Requires-Python: >=3.10
Classifier: Programming Language :: Python :: 3
Classifier: Programming Language :: Python :: 3.10
Classifier: Programming Language :: Python :: 3.11
Classifier: Programming Language :: Python :: 3.12
Classifier: Programming Language :: Python :: 3.13
Classifier: Programming Language :: Python :: 3.14
Provides-Extra: dev
Provides-Extra: docs
Requires-Dist: Deprecated (>=1.2.0)
Requires-Dist: Flask (<4)
Requires-Dist: Flask-Cors (<7)
Requires-Dist: aiohttp (>=3.0.0,<4.0.0)
Requires-Dist: aioresponses (>=0.7.8,<0.8.0) ; extra == "dev"
Requires-Dist: albumentations (>=2.0.0)
Requires-Dist: backports-strenum ; python_version < "3.11"
Requires-Dist: cachetools (>=6.0.0)
Requires-Dist: certifi (>=2025.0.0)
Requires-Dist: httpx
Requires-Dist: humanize (>=4.0.0,<5.0.0)
Requires-Dist: lazy-loader (>=0.3.0)
Requires-Dist: lightning[extra] (>=2.5.6)
Requires-Dist: matplotlib
Requires-Dist: medimgkit (>=0.14.7)
Requires-Dist: mlflow-skinny (==3.8.1)
Requires-Dist: nest-asyncio (>=1.0.0,<2.0.0)
Requires-Dist: nibabel (>=4.0.0)
Requires-Dist: numpy
Requires-Dist: opencv-python (>=4.0.0)
Requires-Dist: pandas (>=2.0.0)
Requires-Dist: platformdirs (>=4.0.0,<5.0.0)
Requires-Dist: pydantic (>=2.6.4)
Requires-Dist: pydicom (>=3.0.0,<4.0.0)
Requires-Dist: pylibjpeg (>=2.0.0,<3.0.0)
Requires-Dist: pylibjpeg-libjpeg (>=2.0.0,<3.0.0)
Requires-Dist: pytest (>=7.0.0,<8.0.0) ; extra == "dev"
Requires-Dist: pytest-cov (>=4.0.0,<5.0.0) ; extra == "dev"
Requires-Dist: pyyaml (>=5.0.0)
Requires-Dist: requests (>=2.0.0,<3.0.0)
Requires-Dist: responses (>=0.20.0,<0.21.0) ; extra == "dev"
Requires-Dist: respx (>=0.22.0) ; extra == "dev"
Requires-Dist: rich (>=10.0.0)
Requires-Dist: setuptools (>=57.0) ; extra == "docs"
Requires-Dist: sphinx (>=5.0) ; extra == "docs"
Requires-Dist: sphinx-tabs (>=3.0.0) ; extra == "docs"
Requires-Dist: sphinx_rtd_theme (>=2.0.0) ; extra == "docs"
Requires-Dist: torch (>=1.2.0,!=2.3.0)
Requires-Dist: torchvision (>=0.18.0)
Requires-Dist: tqdm (>=4.0.0,<5.0.0)
Requires-Dist: typing_extensions (>=4.0.0)
Description-Content-Type: text/markdown

# Datamint Python API

![Build Status](https://github.com/SonanceAI/datamint-python-api/actions/workflows/run_test.yaml/badge.svg)
[![Python 3.10+](https://img.shields.io/badge/python-3.10+-blue.svg)](https://www.python.org/downloads/)

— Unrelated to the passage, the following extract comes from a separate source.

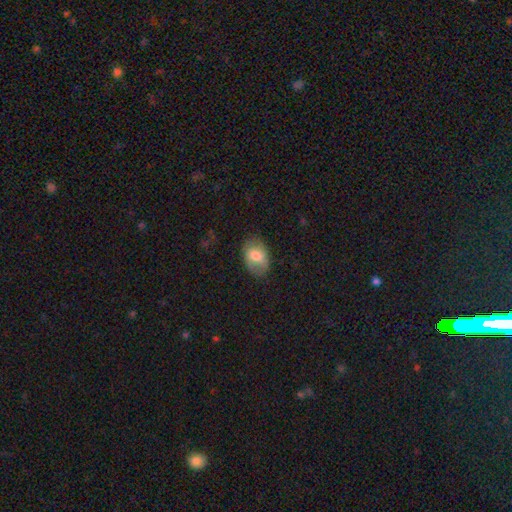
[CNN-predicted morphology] This appears to be a smooth galaxy with no disk features (66%) that is in between round and cigar-shaped (85%). Merging: none (75%).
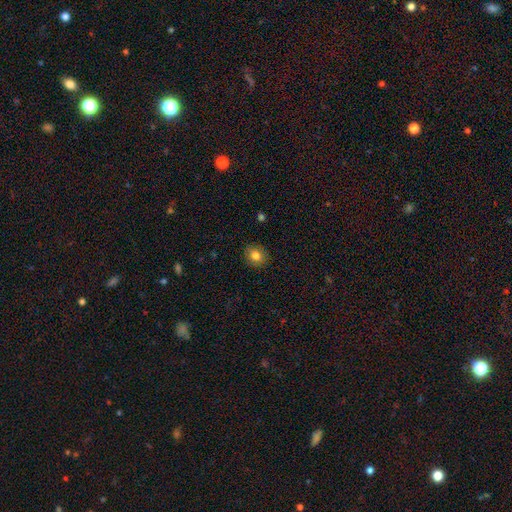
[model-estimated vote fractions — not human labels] Smooth or featured? smooth (81%)
How rounded? round (71%)
Merging? none (89%)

A comprehensive Python SDK for interacting with the Datamint platform, providing seamless integration for medical imaging workflows, dataset management, and machine learning experiments.

## 📋 Table of Contents

- [Features](#-features)
- [Installation](#-installation)
- [Quick Setup](#-setup-api-key)
- [Documentation](#-documentation)
- [Command Line Tools](#️-command-line-tools)
- [Support](#-support)

## 🚀 Features

- **Dataset Management**: Download, upload, and manage medical imaging datasets
- **Annotation Tools**: Create, upload, and manage annotations (segmentations, labels, measurements)
- **Experiment Tracking**: Integrated MLflow support for experiment management
- **PyTorch Lightning Integration**: Streamlined ML workflows with Lightning DataModules and callbacks
- **DICOM Support**: Native handling of DICOM files with anonymization capabilities
- **Multi-format Support**: PNG, JPEG, NIfTI, and other medical imaging formats

See the full documentation at https://sonanceai.github.io/datamint-python-api/

## 📦 Installation

> [!NOTE]
> We recommend using a virtual environment to avoid package conflicts.

### From PyPI

`pip install -U datamint`

### Virtual Environment Setup

<details>
<summary>Click to expand virtual environment setup instructions</summary>

We recommend that you install Datamint in a dedicated virtual environment, to avoid conflicting with your system packages.
For instance, create the enviroment once with `python3 -m venv datamint-env` and then activate it whenever you need it with:

1. **Create the environment** (one-time setup):
   ```bash
   python3 -m venv datamint-env
   ```

2. **Activate the environment** (run whenever you need it):
   
   | Platform | Command |
   |----------|---------|
   | Linux/macOS | `source datamint-env/bin/activate` |
   | Windows CMD | `datamint-env\Scripts\activate.bat` |
   | Windows PowerShell | `datamint-env\Scripts\Activate.ps1` |

3. **Install the package**:
   ```bash
   pip install datamint
   ```

</details>

## ⚙ Setup API key

To use the Datamint API, you need to setup your API key (ask your administrator if you don't have one). Use one of the following methods to setup your API key:

### Method 1: Command-line tool (recommended)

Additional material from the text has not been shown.